*** Opening of Data ***

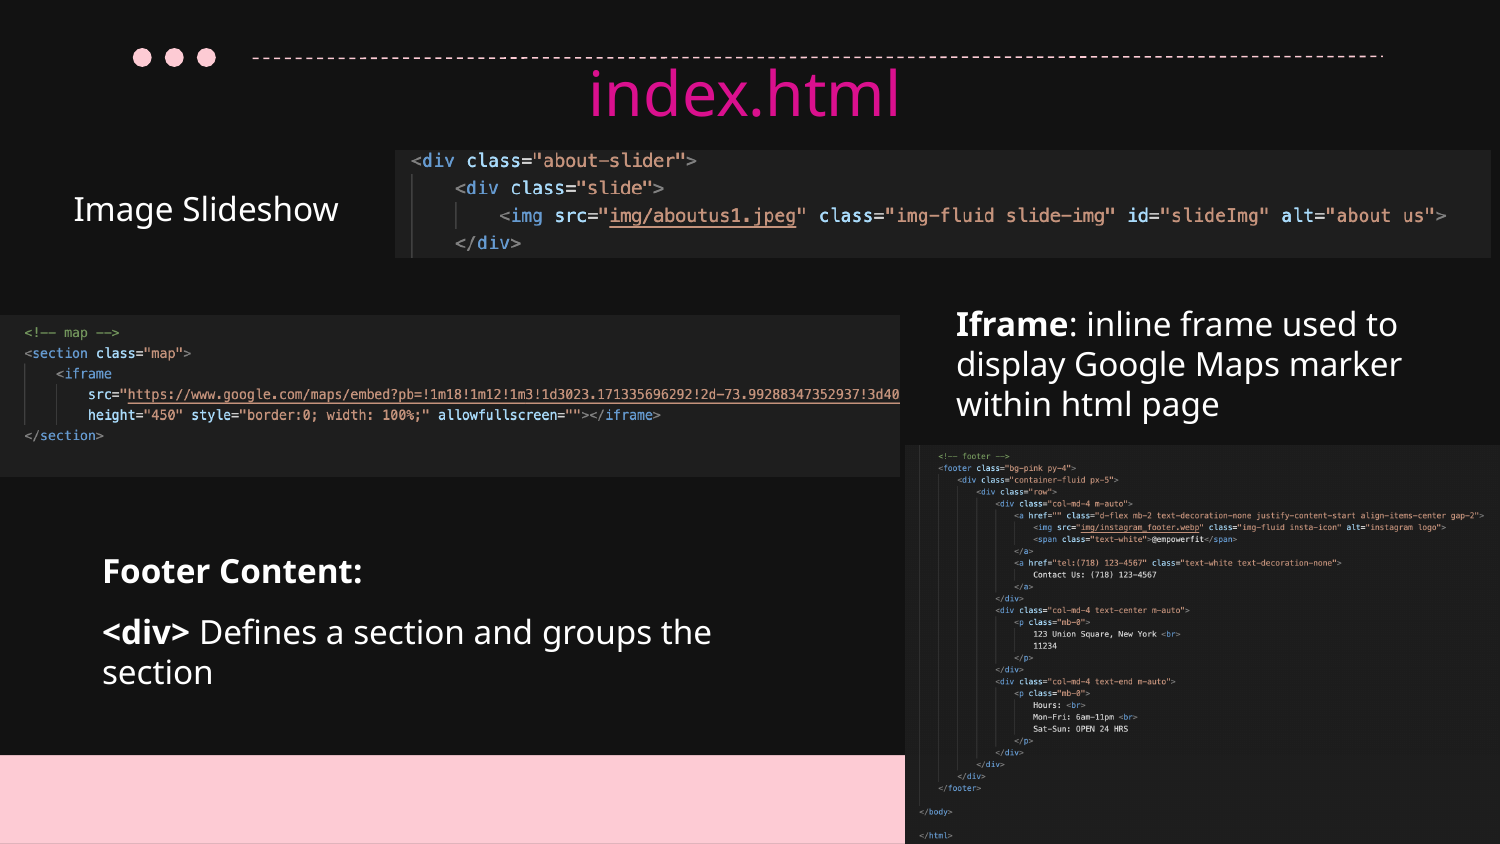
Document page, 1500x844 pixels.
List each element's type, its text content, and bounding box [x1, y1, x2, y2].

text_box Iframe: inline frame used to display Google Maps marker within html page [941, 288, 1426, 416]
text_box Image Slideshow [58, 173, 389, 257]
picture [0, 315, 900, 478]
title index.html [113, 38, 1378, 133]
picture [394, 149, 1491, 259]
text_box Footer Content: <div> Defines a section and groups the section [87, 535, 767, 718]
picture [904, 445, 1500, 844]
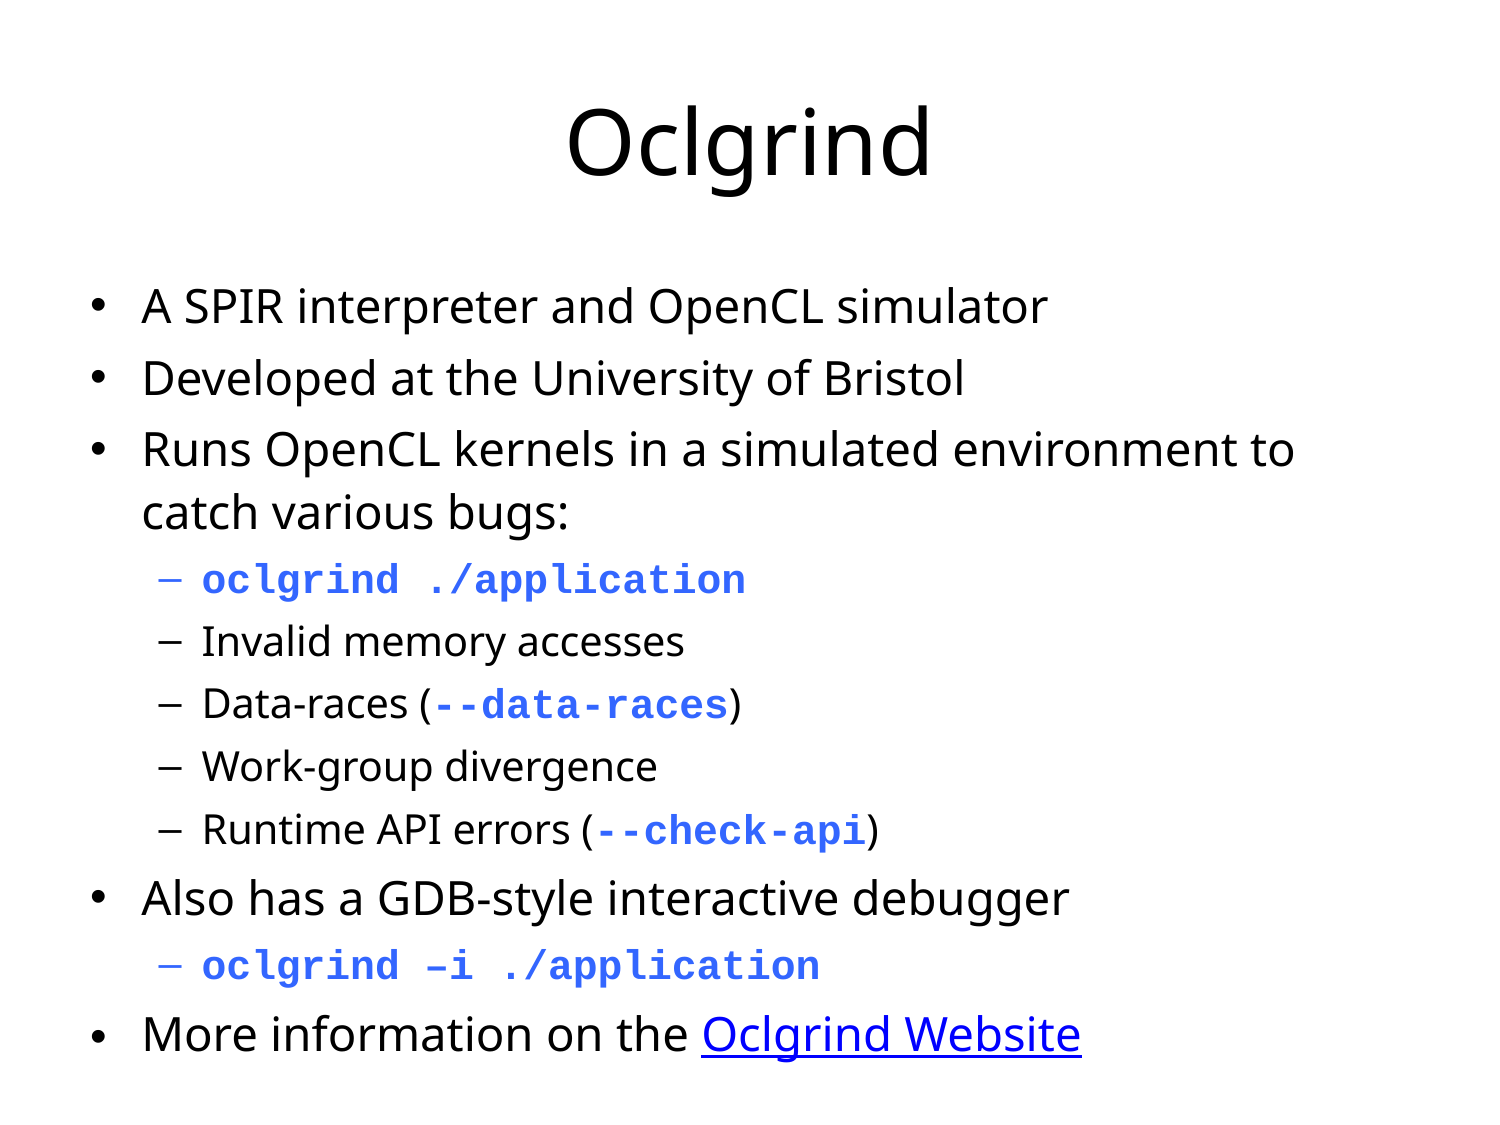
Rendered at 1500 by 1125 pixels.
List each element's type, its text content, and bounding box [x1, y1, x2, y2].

*** Close of Data ***

__Problem__: From the line holding "Rendered at 1500 by 1125 pixels." to the final line of the data, output each line exactly and nothing more.

__Answer to the problem__:
Rendered at 1500 by 1125 pixels.
List each element's type, its text content, and bounding box [x1, y1, x2, y2].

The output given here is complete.